▶ TASK TO CARRY OUT: Please return every line of the material below word for word, leaving out the pictures.

[Records taken from a dataset]
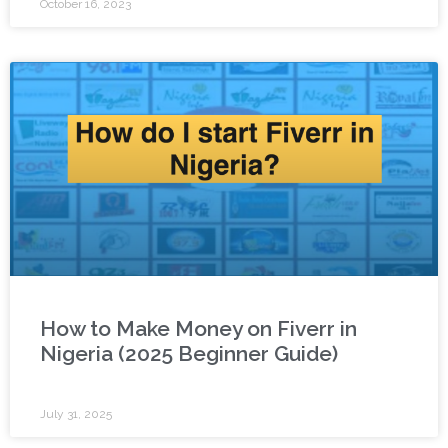
October 16, 2023
How to Make Money on Fiverr in
Nigeria (2025 Beginner Guide)
July 31, 2025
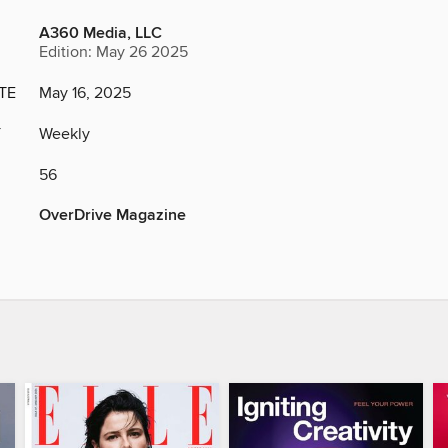
A360 Media, LLC
Edition: May 26 2025
TE
May 16, 2025
Y
Weekly
56
OverDrive Magazine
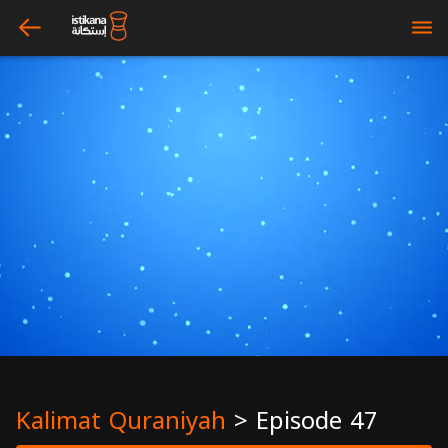
arrow_left
bars
Kalimat Quraniyah
>
Episode 47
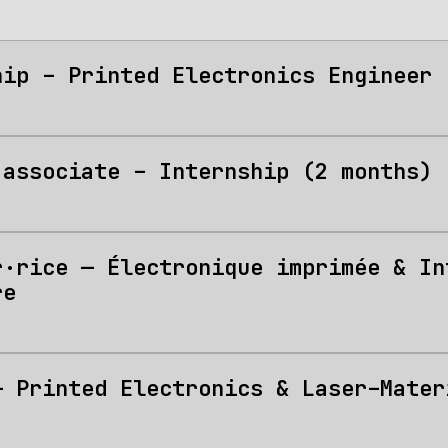
hip – Printed Electronics Engineer 
 associate – Internship (2 months)
r·rice — Électronique imprimée & In
re
— Printed Electronics & Laser–Mater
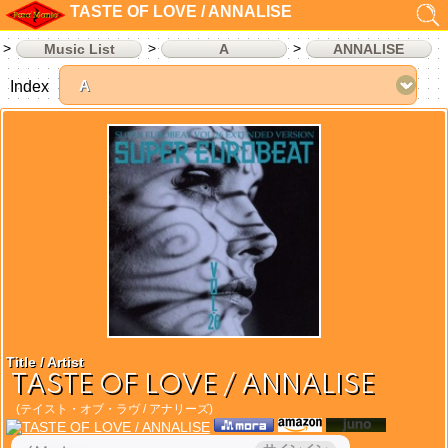
TASTE OF LOVE / ANNALISE
Music List
A
ANNALISE
Index
Title / Artist
TASTE OF LOVE / ANNALISE
(テイスト・オブ・ラヴ / アナリーズ)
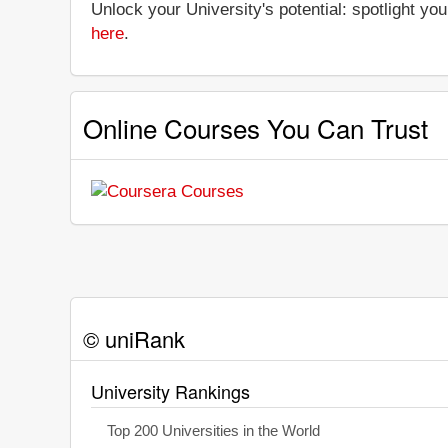
Unlock your University's potential: spotlight you
here
.
Online Courses You Can Trust
© uniRank
University Rankings
Top 200 Universities in the World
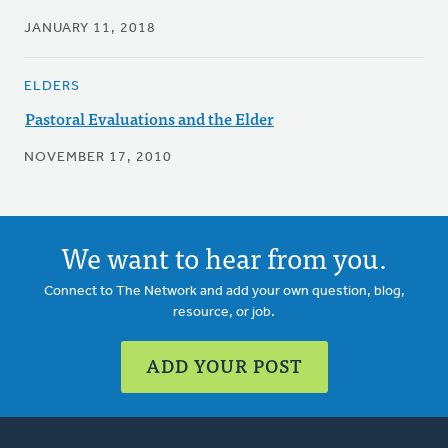
JANUARY 11, 2018
ELDERS
Pastoral Evaluations and the Elder
NOVEMBER 17, 2010
We want to hear from you.
Connect to The Network and add your own question, blog,
resource, or job.
ADD YOUR POST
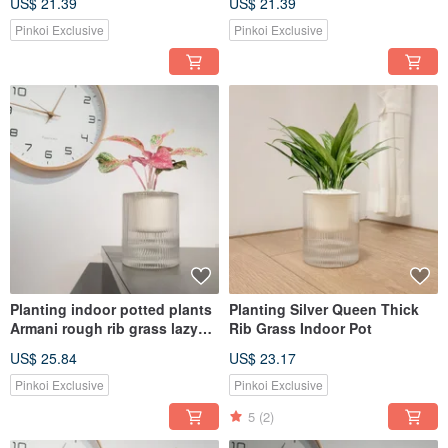
US$ 21.39
US$ 21.39
Pinkoi Exclusive
Pinkoi Exclusive
Planting indoor potted plants
Planting Silver Queen Thick
Armani rough rib grass lazy
Rib Grass Indoor Pot
potted plants
US$ 25.84
US$ 23.17
Pinkoi Exclusive
Pinkoi Exclusive
5
(2)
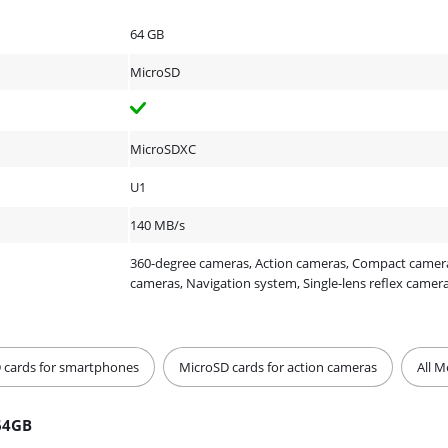
64 GB
MicroSD
MicroSDXC
U1
140 MB/s
360-degree cameras, Action cameras, Compact cameras
cameras, Navigation system, Single-lens reflex camer
 cards for smartphones
MicroSD cards for action cameras
All 
64GB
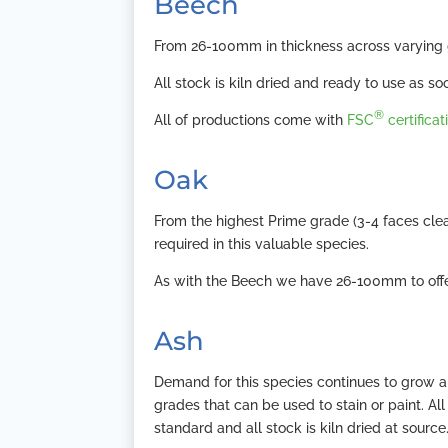
Beech
From 26-100mm in thickness across varying g
All stock is kiln dried and ready to use as soon
®
All of productions come with
FSC
certificat
Oak
From the highest Prime grade (3-4 faces cle
required in this valuable species.
As with the Beech we have 26-100mm to offer
Ash
Demand for this species continues to grow an
grades that can be used to stain or paint. A
standard and all stock is kiln dried at source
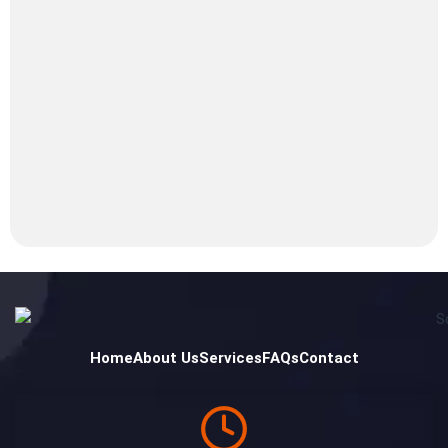
Home
About Us
Services
FAQs
Contact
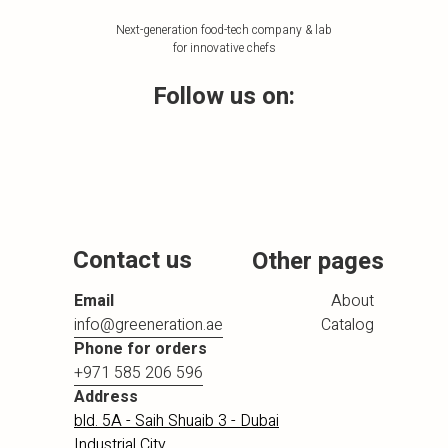
Next-generation food-tech company & lab
for innovative chefs
Follow us on:
Contact us
Other pages
Email
About
info@greeneration.ae
Catalog
Phone for orders
+971 585 206 596
Address
bld. 5A - Saih Shuaib 3 - Dubai
Industrial City,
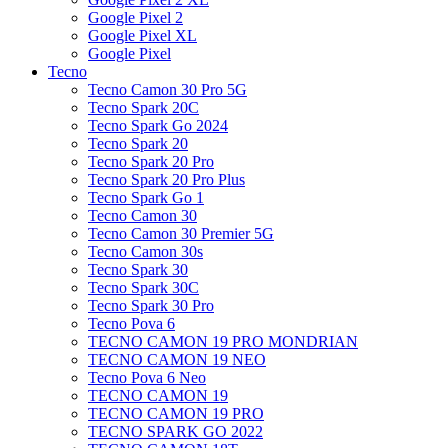
Google Pixel 2
Google Pixel XL
Google Pixel
Tecno
Tecno Camon 30 Pro 5G
Tecno Spark 20C
Tecno Spark Go 2024
Tecno Spark 20
Tecno Spark 20 Pro
Tecno Spark 20 Pro Plus
Tecno Spark Go 1
Tecno Camon 30
Tecno Camon 30 Premier 5G
Tecno Camon 30s
Tecno Spark 30
Tecno Spark 30C
Tecno Spark 30 Pro
Tecno Pova 6
TECNO CAMON 19 PRO MONDRIAN
TECNO CAMON 19 NEO
Tecno Pova 6 Neo
TECNO CAMON 19
TECNO CAMON 19 PRO
TECNO SPARK GO 2022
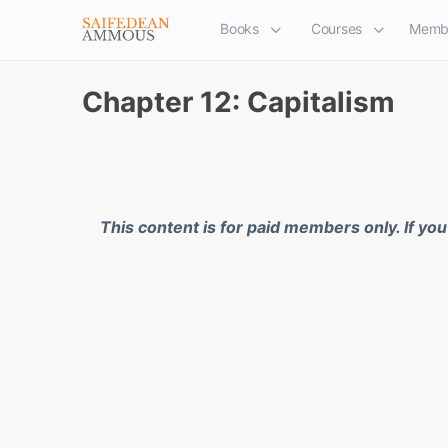
Books
Courses
Memb
Chapter 12: Capitalism
This content is for paid members only. If yo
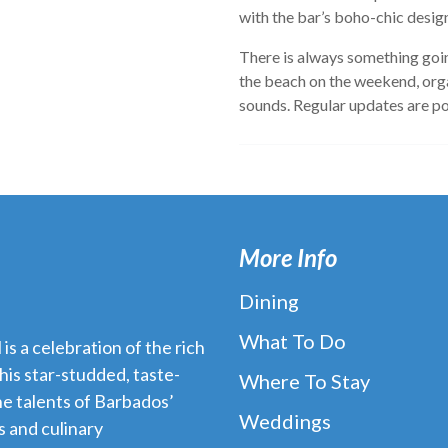
with the bar’s boho-chic desig
There is always something goin
the beach on the weekend, org
sounds. Regular updates are p
More Info
Dining
What To Do
s a celebration of the rich
his star-studded, taste-
Where To Stay
e talents of Barbados’
Weddings
 and culinary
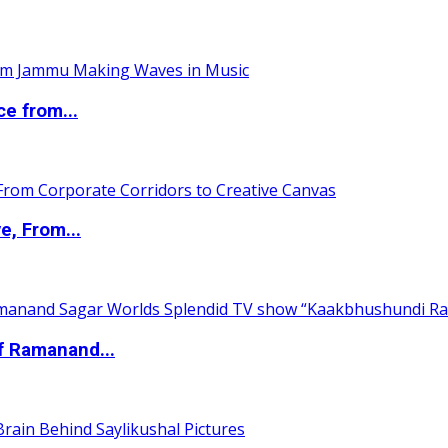
ce from...
e, From...
of Ramanand...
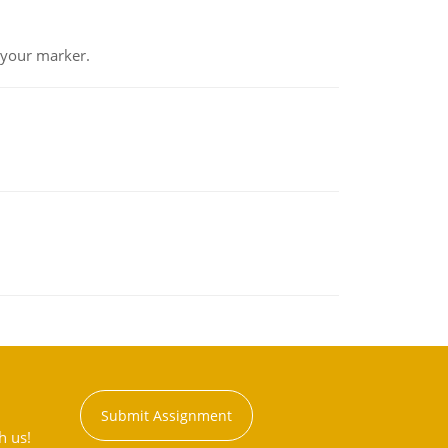
 your marker.
Submit Assignment
h us!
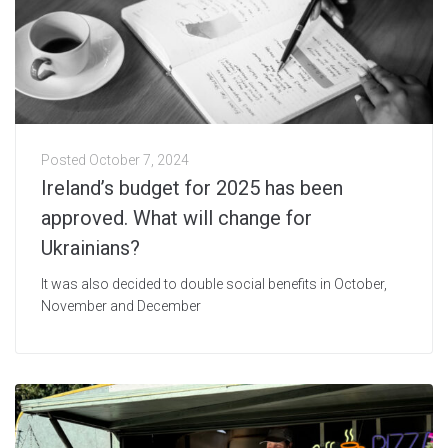
Posted
October 7, 2024
Ireland’s budget for 2025 has been
approved. What will change for
Ukrainians?
It was also decided to double social benefits in October,
November and December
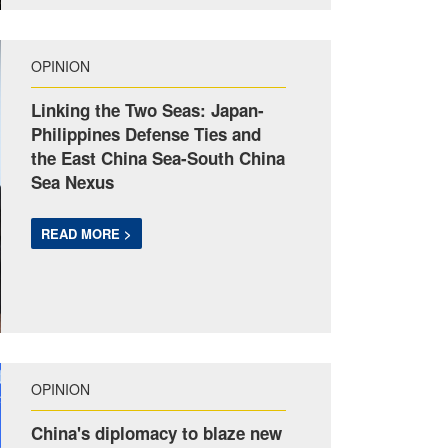
OPINION
Linking the Two Seas: Japan-
Philippines Defense Ties and
the East China Sea-South China
Sea Nexus
READ MORE >
OPINION
China's diplomacy to blaze new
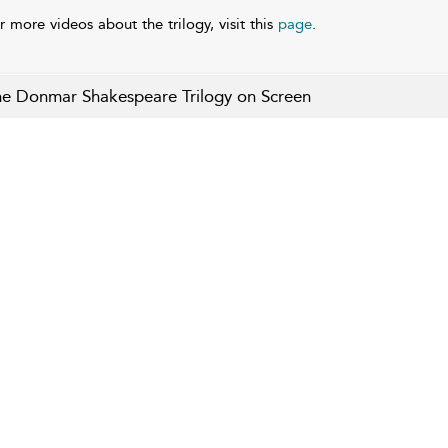
r more videos about the trilogy, visit this
page
.
e Donmar Shakespeare Trilogy on Screen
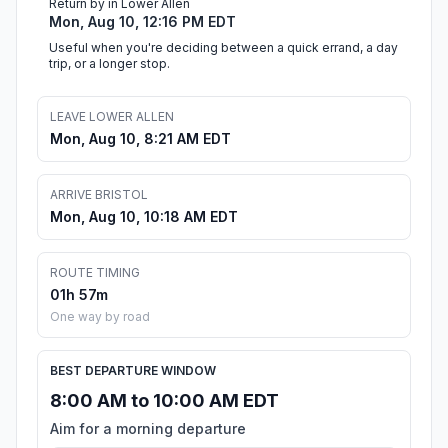
Return by in Lower Allen
Mon, Aug 10, 12:16 PM EDT
Useful when you're deciding between a quick errand, a day
trip, or a longer stop.
LEAVE LOWER ALLEN
Mon, Aug 10, 8:21 AM EDT
ARRIVE BRISTOL
Mon, Aug 10, 10:18 AM EDT
ROUTE TIMING
01h 57m
One way by road
BEST DEPARTURE WINDOW
8:00 AM to 10:00 AM EDT
Aim for a morning departure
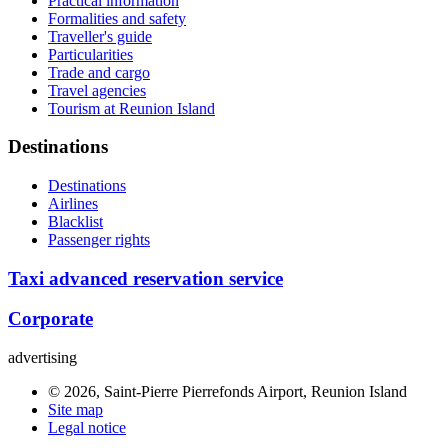
Practical information
Formalities and safety
Traveller's guide
Particularities
Trade and cargo
Travel agencies
Tourism at Reunion Island
Destinations
Destinations
Airlines
Blacklist
Passenger rights
Taxi advanced reservation service
Corporate
advertising
© 2026, Saint-Pierre Pierrefonds Airport, Reunion Island
Site map
Legal notice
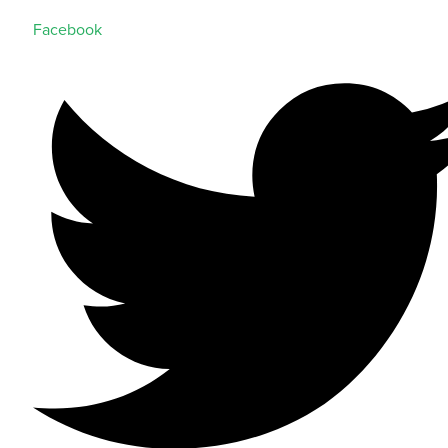
Facebook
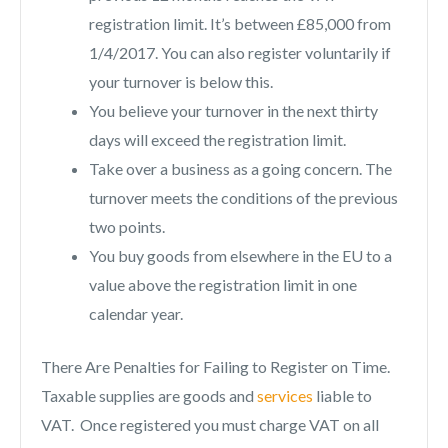
registration limit. It’s between £85,000 from
1/4/2017. You can also register voluntarily if
your turnover is below this.
You believe your turnover in the next thirty
days will exceed the registration limit.
Take over a business as a going concern. The
turnover meets the conditions of the previous
two points.
You buy goods from elsewhere in the EU to a
value above the registration limit in one
calendar year.
There Are Penalties for Failing to Register on Time.
Taxable supplies are goods and
services
liable to
VAT. Once registered you must charge VAT on all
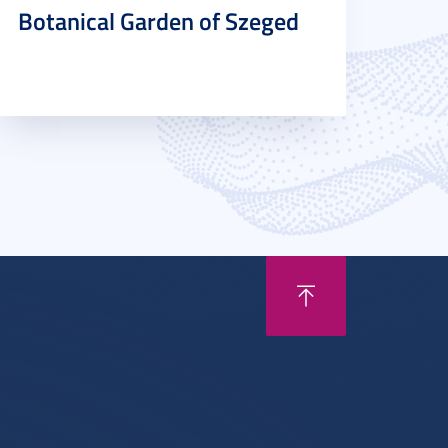
Botanical Garden of Szeged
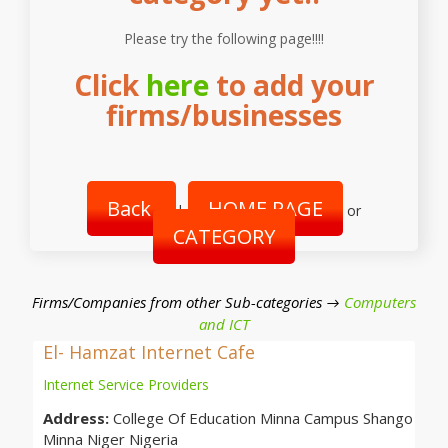
Please try the following page!!!!
Click
here
to add your
firms/businesses
Back
HOME PAGE
|
or
CATEGORY
Firms/Companies from other Sub-categories →
Computers
and ICT
El- Hamzat Internet Cafe
Internet Service Providers
Address:
College Of Education Minna Campus Shango
Minna Niger Nigeria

▶ SOLVED PROBLEM:
October 16, 2023
How to Make Money on Fiverr in
Nigeria (2025 Beginner Guide)
July 31, 2025
A360 Media, LLC
Edition: May 26 2025
TE
May 16, 2025
Y
Weekly
56
OverDrive Magazine
arrow_left
bars
Kalimat Quraniyah
>
Episode 47
hip – Printed Electronics Engineer 
 associate – Internship (2 months)
r·rice — Électronique imprimée & In
re
— Printed Electronics & Laser–Mater
TASTE OF LOVE / ANNALISE
Music List
A
ANNALISE
Index
Title / Artist
TASTE OF LOVE / ANNALISE
(テイスト・オブ・ラヴ / アナリーズ)
Unlock your University's potential: spotlight you
here
.
Online Courses You Can Trust
© uniRank
University Rankings
Top 200 Universities in the World
JANUARY 11, 2018
ELDERS
Pastoral Evaluations and the Elder
NOVEMBER 17, 2010
We want to hear from you.
Connect to The Network and add your own question, blog,
resource, or job.
ADD YOUR POST
US$ 21.39
US$ 21.39
Pinkoi Exclusive
Pinkoi Exclusive
Planting indoor potted plants
Planting Silver Queen Thick
Armani rough rib grass lazy
Rib Grass Indoor Pot
potted plants
US$ 25.84
US$ 23.17
Pinkoi Exclusive
Pinkoi Exclusive
5
(2)
64 GB
MicroSD
MicroSDXC
U1
140 MB/s
360-degree cameras, Action cameras, Compact cameras
cameras, Navigation system, Single-lens reflex camer
 cards for smartphones
MicroSD cards for action cameras
All 
64GB
Beech
From 26-100mm in thickness across varying g
All stock is kiln dried and ready to use as soon
®
All of productions come with
FSC
certificat
Oak
From the highest Prime grade (3-4 faces cle
required in this valuable species.
As with the Beech we have 26-100mm to offer
Ash
Demand for this species continues to grow an
grades that can be used to stain or paint. A
standard and all stock is kiln dried at source
Home
About Us
Services
FAQs
Contact
Next-generation food-tech company & lab
for innovative chefs
Follow us on:
Contact us
Other pages
Email
About
info@greeneration.ae
Catalog
Phone for orders
+971 585 206 596
Address
bld. 5A - Saih Shuaib 3 - Dubai
Industrial City,
Google Pixel 2
Google Pixel XL
Google Pixel
Tecno
Tecno Camon 30 Pro 5G
Tecno Spark 20C
Tecno Spark Go 2024
Tecno Spark 20
Tecno Spark 20 Pro
Tecno Spark 20 Pro Plus
Tecno Spark Go 1
Tecno Camon 30
Tecno Camon 30 Premier 5G
Tecno Camon 30s
Tecno Spark 30
Tecno Spark 30C
Tecno Spark 30 Pro
Tecno Pova 6
TECNO CAMON 19 PRO MONDRIAN
TECNO CAMON 19 NEO
Tecno Pova 6 Neo
TECNO CAMON 19
TECNO CAMON 19 PRO
TECNO SPARK GO 2022
Books
Courses
Memb
Chapter 12: Capitalism
This content is for paid members only. If yo
with the bar’s boho-chic desig
There is always something goin
the beach on the weekend, org
sounds. Regular updates are p
More Info
Dining
What To Do
s a celebration of the rich
his star-studded, taste-
Where To Stay
e talents of Barbados’
Weddings
 and culinary
ce from...
e, From...
of Ramanand...
 your marker.
Submit Assignment
h us!
Posted
October 7, 2024
Ireland’s budget for 2025 has been
approved. What will change for
Ukrainians?
It was also decided to double social benefits in October,
November and December
OPINION
Linking the Two Seas: Japan-
Philippines Defense Ties and
the East China Sea-South China
Sea Nexus
READ MORE >
OPINION
China's diplomacy to blaze new
r more videos about the trilogy, visit this
page
.
e Donmar Shakespeare Trilogy on Screen
Return by in Lower Allen
Mon, Aug 10, 12:16 PM EDT
Useful when you're deciding between a quick errand, a day
trip, or a longer stop.
LEAVE LOWER ALLEN
Mon, Aug 10, 8:21 AM EDT
ARRIVE BRISTOL
Mon, Aug 10, 10:18 AM EDT
ROUTE TIMING
01h 57m
One way by road
BEST DEPARTURE WINDOW
8:00 AM to 10:00 AM EDT
Aim for a morning departure
Practical information
Formalities and safety
Traveller's guide
Particularities
Trade and cargo
Travel agencies
Tourism at Reunion Island
Destinations
Destinations
Airlines
Blacklist
Passenger rights
Taxi advanced reservation service
Corporate
advertising
© 2026, Saint-Pierre Pierrefonds Airport, Reunion Island
Site map
Legal notice
Facebook
registration limit. It’s between £85,000 from
1/4/2017. You can also register voluntarily if
your turnover is below this.
You believe your turnover in the next thirty
days will exceed the registration limit.
Take over a business as a going concern. The
turnover meets the conditions of the previous
two points.
You buy goods from elsewhere in the EU to a
value above the registration limit in one
calendar year.
There Are Penalties for Failing to Register on Time.
Taxable supplies are goods and
services
liable to
VAT. Once registered you must charge VAT on all
Botanical Garden of Szeged
Please try the following page!!!!
Click
here
to add your
firms/businesses
Back
HOME PAGE
|
or
CATEGORY
Firms/Companies from other Sub-categories →
Computers
and ICT
El- Hamzat Internet Cafe
Internet Service Providers
Address:
College Of Education Minna Campus Shango
Minna Niger Nigeria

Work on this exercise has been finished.